→ **Written task**: If a line in the data holds "çoğu", copy that line out in full.

→ **Supplied material**:
"""

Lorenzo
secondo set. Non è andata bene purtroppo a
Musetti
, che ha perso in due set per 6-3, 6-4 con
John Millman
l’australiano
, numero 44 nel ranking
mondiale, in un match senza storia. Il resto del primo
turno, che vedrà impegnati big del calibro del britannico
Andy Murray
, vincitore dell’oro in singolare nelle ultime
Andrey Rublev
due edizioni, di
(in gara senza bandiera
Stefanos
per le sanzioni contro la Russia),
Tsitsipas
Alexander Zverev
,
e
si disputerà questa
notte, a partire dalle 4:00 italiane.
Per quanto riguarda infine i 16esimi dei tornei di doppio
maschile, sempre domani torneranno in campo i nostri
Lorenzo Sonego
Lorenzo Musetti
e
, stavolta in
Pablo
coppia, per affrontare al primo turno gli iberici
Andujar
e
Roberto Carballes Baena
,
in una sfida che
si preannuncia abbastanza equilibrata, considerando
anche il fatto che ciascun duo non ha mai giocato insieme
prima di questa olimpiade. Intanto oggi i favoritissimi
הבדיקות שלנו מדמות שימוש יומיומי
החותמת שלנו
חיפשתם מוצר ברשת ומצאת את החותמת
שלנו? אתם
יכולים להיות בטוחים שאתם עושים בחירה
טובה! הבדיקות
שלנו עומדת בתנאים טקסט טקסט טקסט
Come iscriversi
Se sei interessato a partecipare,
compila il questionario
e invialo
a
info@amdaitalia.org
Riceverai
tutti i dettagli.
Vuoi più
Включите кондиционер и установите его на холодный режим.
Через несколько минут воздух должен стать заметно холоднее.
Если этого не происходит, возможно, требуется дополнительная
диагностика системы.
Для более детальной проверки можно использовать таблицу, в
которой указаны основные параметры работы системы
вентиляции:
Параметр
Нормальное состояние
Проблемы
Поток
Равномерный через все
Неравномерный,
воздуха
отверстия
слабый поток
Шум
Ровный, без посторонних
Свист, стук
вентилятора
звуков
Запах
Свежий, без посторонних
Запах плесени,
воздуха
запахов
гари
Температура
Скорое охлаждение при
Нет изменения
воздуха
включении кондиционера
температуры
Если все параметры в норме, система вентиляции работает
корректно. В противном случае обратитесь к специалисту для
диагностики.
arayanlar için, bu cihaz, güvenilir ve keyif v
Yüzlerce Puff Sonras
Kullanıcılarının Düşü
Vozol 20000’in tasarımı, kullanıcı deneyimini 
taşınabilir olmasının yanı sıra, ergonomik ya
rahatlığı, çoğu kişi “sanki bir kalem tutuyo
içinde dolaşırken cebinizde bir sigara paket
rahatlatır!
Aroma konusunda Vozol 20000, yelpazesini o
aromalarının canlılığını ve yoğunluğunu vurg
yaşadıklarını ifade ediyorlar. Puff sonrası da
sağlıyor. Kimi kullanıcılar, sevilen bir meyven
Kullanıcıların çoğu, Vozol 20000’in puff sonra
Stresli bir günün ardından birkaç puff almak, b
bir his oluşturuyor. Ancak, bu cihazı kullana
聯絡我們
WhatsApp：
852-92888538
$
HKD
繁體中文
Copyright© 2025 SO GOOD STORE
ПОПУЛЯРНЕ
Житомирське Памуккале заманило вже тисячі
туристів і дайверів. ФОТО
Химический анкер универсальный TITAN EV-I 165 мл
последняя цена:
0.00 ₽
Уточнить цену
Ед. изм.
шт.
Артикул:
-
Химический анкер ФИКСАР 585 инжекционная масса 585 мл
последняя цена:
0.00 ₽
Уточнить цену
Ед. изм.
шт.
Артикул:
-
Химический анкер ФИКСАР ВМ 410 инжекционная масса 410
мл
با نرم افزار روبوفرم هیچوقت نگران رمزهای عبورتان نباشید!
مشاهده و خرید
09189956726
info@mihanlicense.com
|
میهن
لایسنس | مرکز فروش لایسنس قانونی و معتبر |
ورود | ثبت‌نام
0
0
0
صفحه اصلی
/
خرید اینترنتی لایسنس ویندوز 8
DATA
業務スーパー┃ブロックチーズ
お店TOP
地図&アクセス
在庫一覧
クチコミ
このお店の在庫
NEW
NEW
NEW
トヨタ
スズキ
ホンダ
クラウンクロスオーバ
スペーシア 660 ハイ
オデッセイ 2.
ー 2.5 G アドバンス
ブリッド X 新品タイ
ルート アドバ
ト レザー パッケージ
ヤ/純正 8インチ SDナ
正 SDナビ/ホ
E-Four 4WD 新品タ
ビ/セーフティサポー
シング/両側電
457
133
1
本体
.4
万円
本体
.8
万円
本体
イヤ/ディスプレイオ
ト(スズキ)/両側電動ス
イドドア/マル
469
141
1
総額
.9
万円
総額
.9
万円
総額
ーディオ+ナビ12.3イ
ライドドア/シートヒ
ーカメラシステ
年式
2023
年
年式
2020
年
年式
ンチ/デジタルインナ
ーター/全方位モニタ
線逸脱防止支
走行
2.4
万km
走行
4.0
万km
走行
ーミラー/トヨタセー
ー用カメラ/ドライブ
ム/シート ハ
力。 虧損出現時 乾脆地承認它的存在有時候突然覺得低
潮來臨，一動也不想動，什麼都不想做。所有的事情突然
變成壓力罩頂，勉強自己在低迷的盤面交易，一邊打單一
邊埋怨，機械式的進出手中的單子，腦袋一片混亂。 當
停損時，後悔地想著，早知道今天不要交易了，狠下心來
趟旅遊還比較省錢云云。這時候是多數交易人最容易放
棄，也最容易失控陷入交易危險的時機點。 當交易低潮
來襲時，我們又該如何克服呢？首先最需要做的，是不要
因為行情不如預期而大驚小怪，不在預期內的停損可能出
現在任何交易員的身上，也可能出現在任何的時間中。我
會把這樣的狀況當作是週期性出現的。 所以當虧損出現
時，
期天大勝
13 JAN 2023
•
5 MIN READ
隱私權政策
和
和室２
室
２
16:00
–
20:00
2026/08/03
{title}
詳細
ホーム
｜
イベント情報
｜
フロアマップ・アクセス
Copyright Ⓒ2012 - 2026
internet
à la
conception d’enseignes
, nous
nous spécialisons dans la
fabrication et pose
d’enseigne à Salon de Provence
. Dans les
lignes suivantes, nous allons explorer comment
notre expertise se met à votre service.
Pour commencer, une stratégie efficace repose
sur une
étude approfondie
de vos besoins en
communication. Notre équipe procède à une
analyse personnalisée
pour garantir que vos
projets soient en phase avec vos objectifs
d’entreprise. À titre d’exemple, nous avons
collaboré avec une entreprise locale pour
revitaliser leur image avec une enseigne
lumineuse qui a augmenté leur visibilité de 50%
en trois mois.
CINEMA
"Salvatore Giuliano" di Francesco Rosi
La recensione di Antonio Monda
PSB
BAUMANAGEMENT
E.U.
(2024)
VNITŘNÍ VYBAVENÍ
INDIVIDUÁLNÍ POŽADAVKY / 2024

"""

→ **Answer to this problem**:
rahatlığı, çoğu kişi “sanki bir kalem tutuyo
Kullanıcıların çoğu, Vozol 20000’in puff sonra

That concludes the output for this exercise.